What Cardiac Drift Looks Like in Practice #
On long runs, there is an additional factor worth understanding: cardiac drift, the gradual rise in heart rate at a constant pace as a run extends beyond 60–75 minutes, caused by increasing core temperature and mild dehydration. In cool conditions, drift might add 5–8 bpm over a two-hour run. In Singapore’s humidity, that number can be considerably higher.
This means a long run that starts at 138 bpm — comfortably Zone 2 — can drift into 155–160 bpm by the final 30 minutes, even without increasing pace. I’ve watched it happen on East Coast Park: a controlled first 10km, then a creeping HR that hits 158 before the turnaround, despite the pace barely changing. If you’re not accounting for this, your easy long runs are finishing in Zone 3 by default, regardless of how disciplined your opening kilometres were.
The practical response: target the lower end of your Zone 2 range at the start of long runs, not the ceiling. Give yourself room to drift upward without crossing into grey-zone territory.
The 4-Week Zone 2 Recalibration #
Slowing down is the easy part mechanically. The harder part is doing it while your watch shows a pace you haven’t run since your first year of running, on a route that used to take 55 minutes and now takes 70. The legs are fine. The ego is not.
After the Kyoto Marathon earlier this year, I took almost four weeks off — on and off, some easy movement but nothing structured. Coming back in Singapore’s heat, with the hills around my neighbourhood adding a second layer of cardiac load on top of the humidity, the recalibration wasn’t a choice so much as a reality. Short runs. 6:30 to 7:00 min/km on flat ground, slower on anything that climbed. Heart rate still brushing the ceiling despite the pace. There’s a specific kind of frustration in running slower than you ever have and still needing to walk a hill to stay in zone.

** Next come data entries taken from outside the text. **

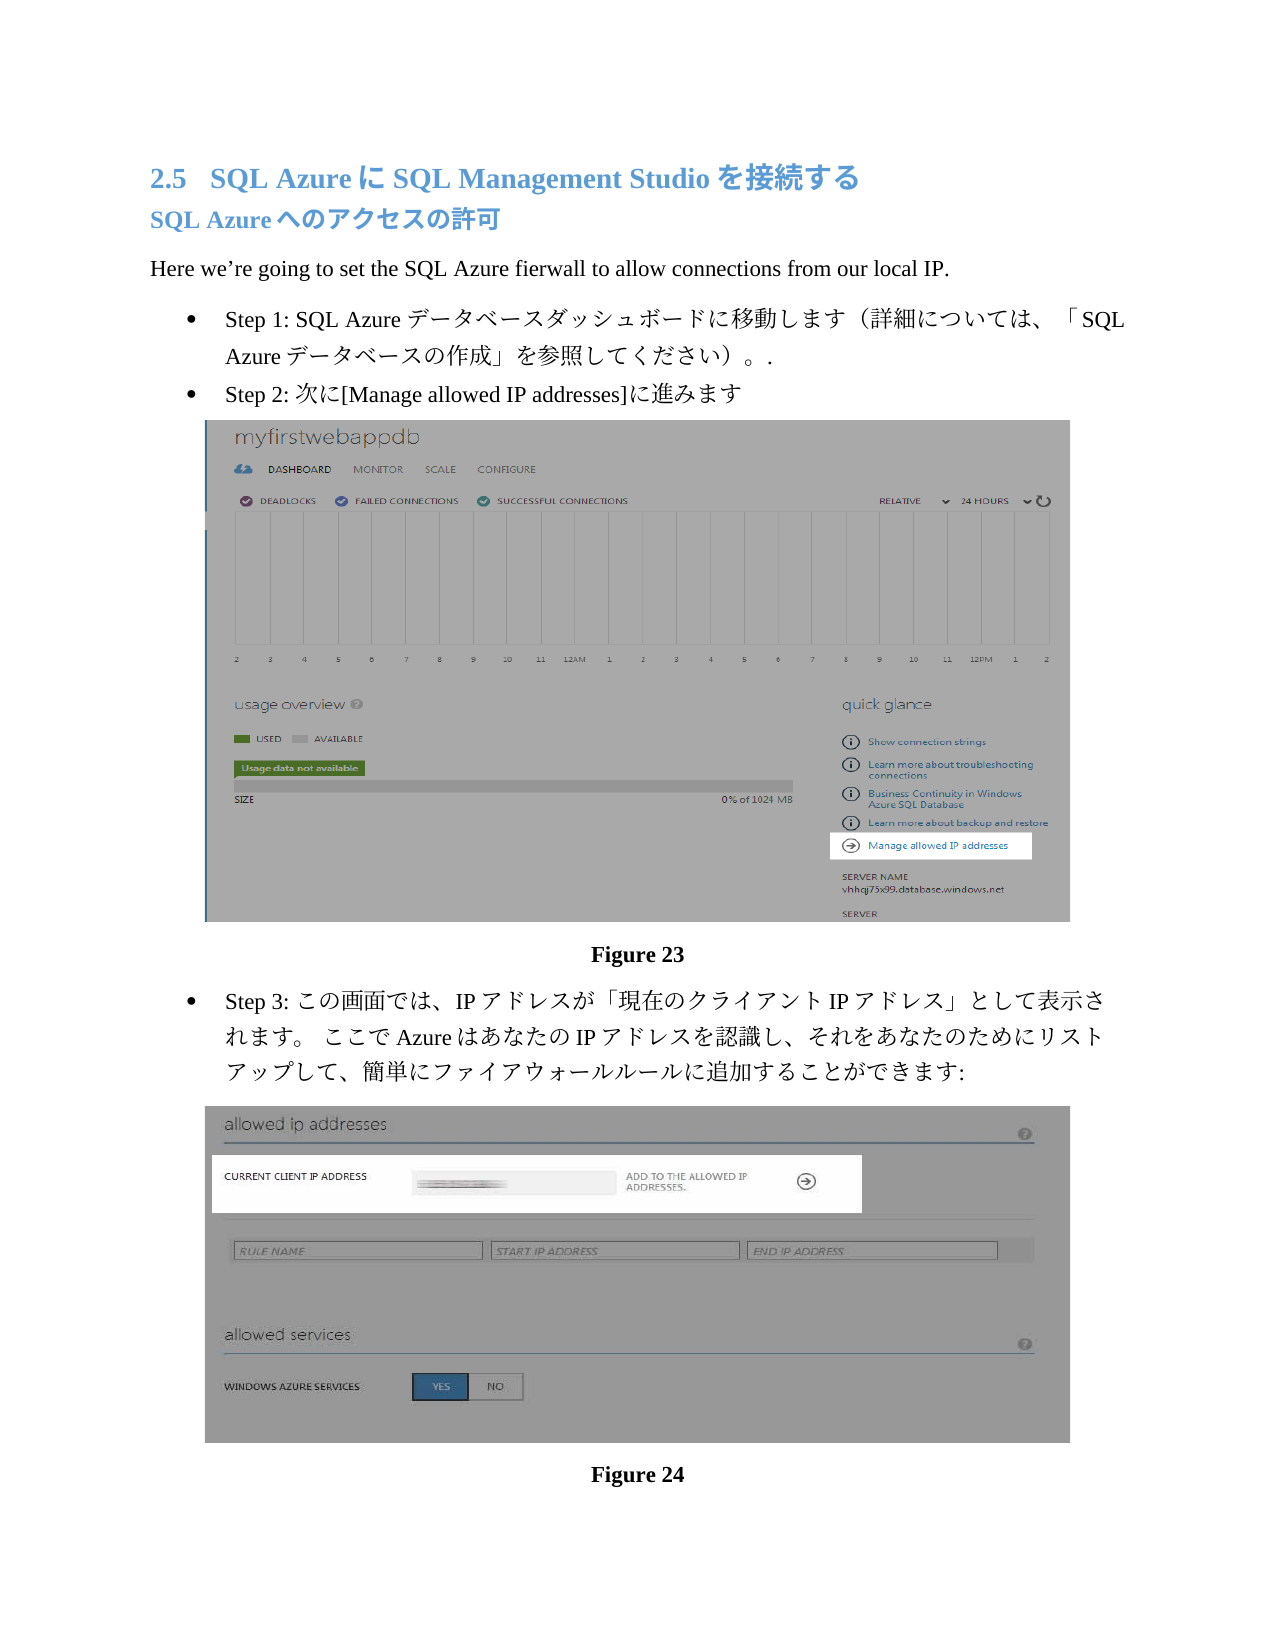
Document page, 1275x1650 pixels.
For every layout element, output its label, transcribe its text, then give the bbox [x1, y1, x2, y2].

picture [204, 1106, 1071, 1443]
text Here we’re going to set the SQL Azure fierwall to allow connections from our local IP. [150, 256, 1125, 282]
text Figure [150, 1461, 1125, 1488]
picture [204, 420, 1071, 922]
list Step 3: この画面では、IPアドレスが「現在のクライアントIPアドレス」として表示されます。 ここでAzureはあなたのIPアドレスを認識し、それをあなたのためにリストアップして、簡単にファイアウォールルールに追加することができます: [187, 983, 1125, 1087]
list Step 2: 次に[Manage allowed IP addresses]に進みます [187, 376, 1125, 409]
list Step 1: SQL Azureデータベースダッシュボードに移動します（詳細については、「SQL Azureデータベースの作成」を参照してください）。. [187, 301, 1125, 371]
text Figure [150, 941, 1125, 967]
subtitle SQL AzureにSQL Management Studioを接続する [150, 154, 1125, 196]
text SQL Azureへのアクセスの許可 [150, 200, 1125, 236]
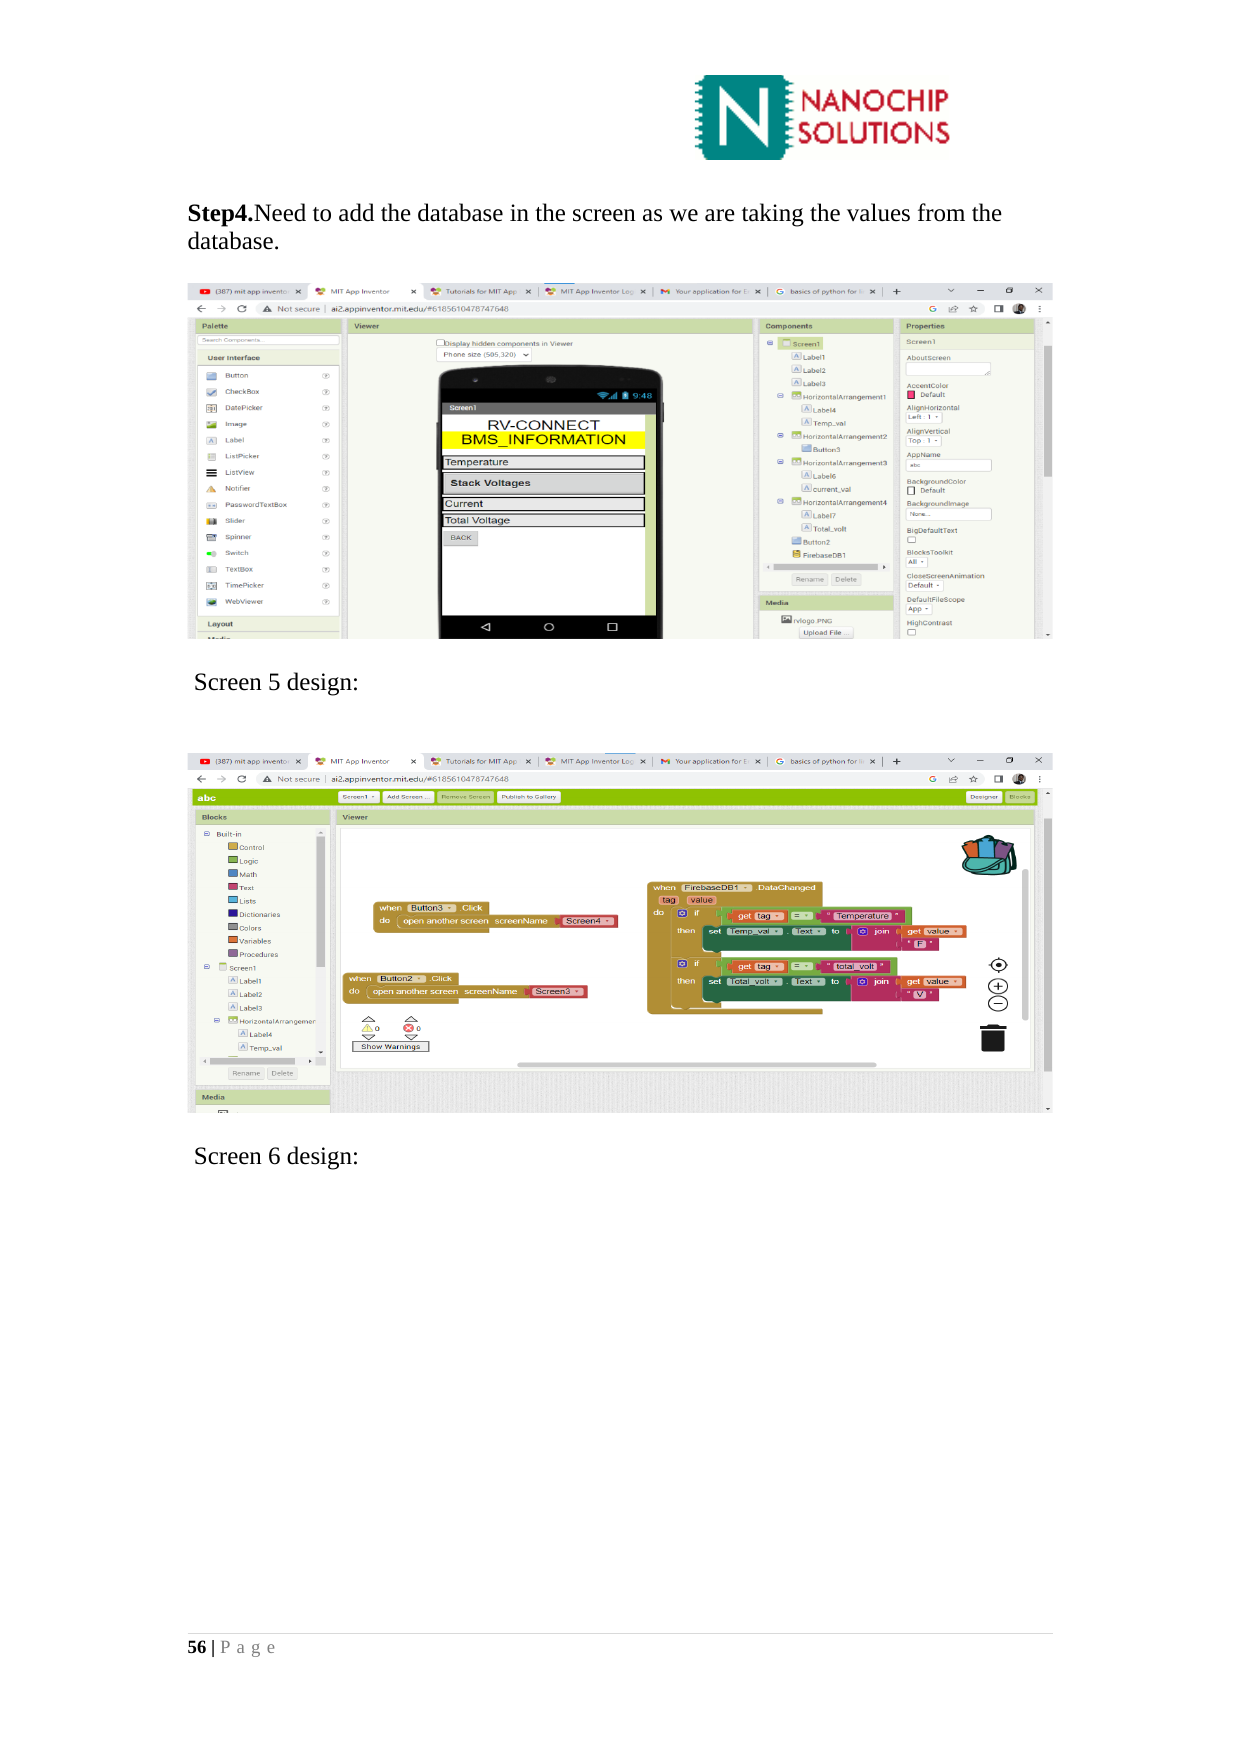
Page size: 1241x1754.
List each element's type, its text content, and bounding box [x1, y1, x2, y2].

picture [187, 753, 1053, 1113]
picture [187, 283, 1053, 639]
text Screen 5 design: [187, 667, 1053, 696]
picture [694, 75, 950, 160]
text Screen 6 design: [187, 1141, 1053, 1170]
text Step4.Need to add the database in the screen as we are taking the values from the database. [187, 198, 1053, 255]
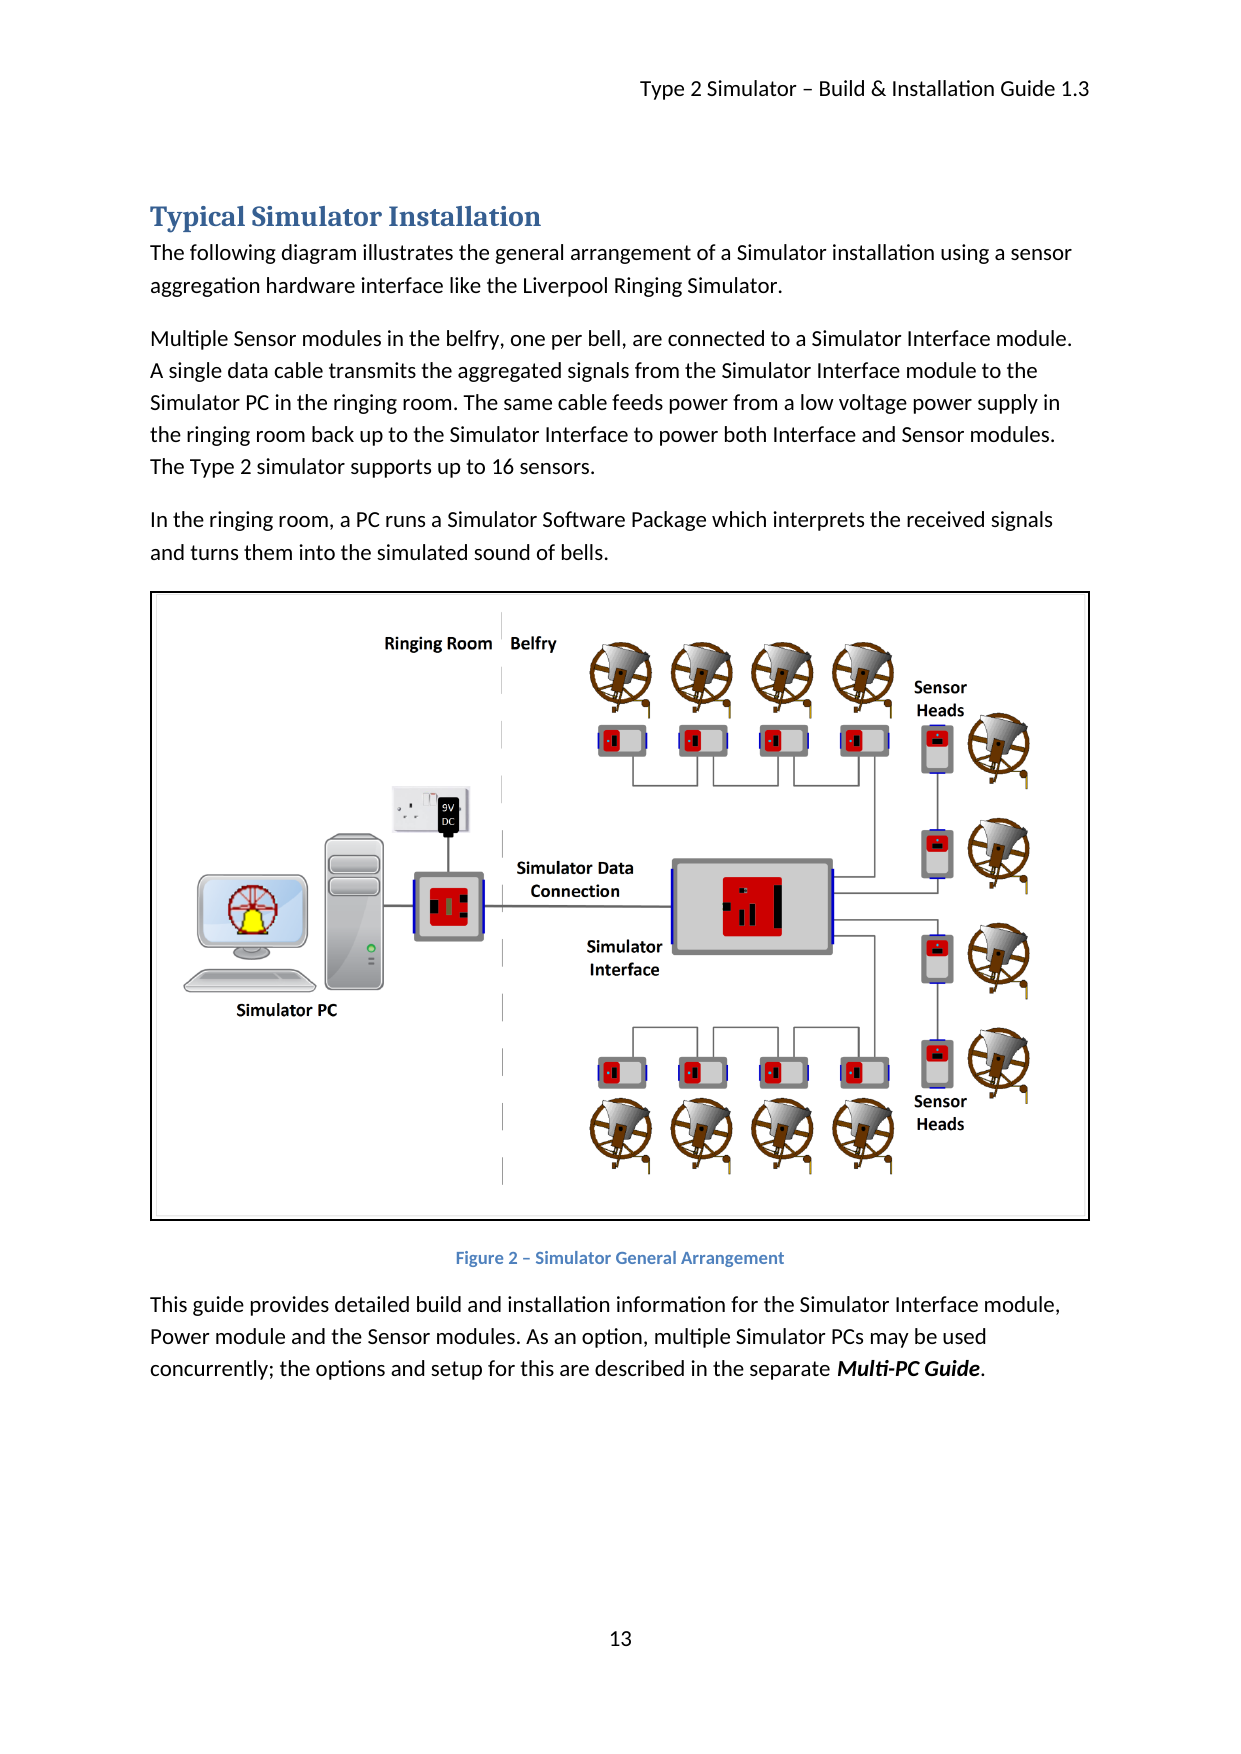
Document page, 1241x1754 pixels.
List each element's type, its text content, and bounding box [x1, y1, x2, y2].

The reset looks something like this: for the first two weeks, set a hard ceiling at your Zone 2 maximum and enforce it — watch alert on, slow to a walk whenever you cross it, no exceptions. A route that normally takes 55 minutes will take 70. That’s the point.
By week three, start paying attention to whether your pace at the same HR ceiling is improving at all. Even five seconds per kilometre is the aerobic system responding. Week four, add one threshold session back and notice whether it feels different — cleaner, more precise — when the easy days have actually been easy.
Full aerobic adaptation takes 8–12 weeks. One month won’t complete it, but it breaks the pattern and generates early evidence that slower is working.
The Run You Feel Most Guilty About #
There is a version of this that takes time to believe: the run where you feel like you’re barely exercising — 6:45/km, walking the inclines, HR pinned at 138 — is often the highest-value run of the week. It’s building the aerobic base that pace work depends on. It’s the work that doesn’t show up on Strava as impressive but shows up in the second half of the race, when the runners who skipped it start to fade.
Zone 2 will feel embarrassingly slow for weeks before it starts to feel productive. The runners who stick with it long enough to see the pace improve at the same cardiac cost are the ones who tend to run their best marathons in the second half of the race, not the first.
Earning heat fitness is slow. Losing it is fast. The only answer is consistency at the right intensity — which means accepting, first, that the right intensity is probably slower than you’ve been running.
If you’re training in Singapore or heading into a hot summer somewhere — I’d be curious what your HR data looks like when you actually audit it. What gave it away first: the numbers, the fatigue going into hard sessions, or something else?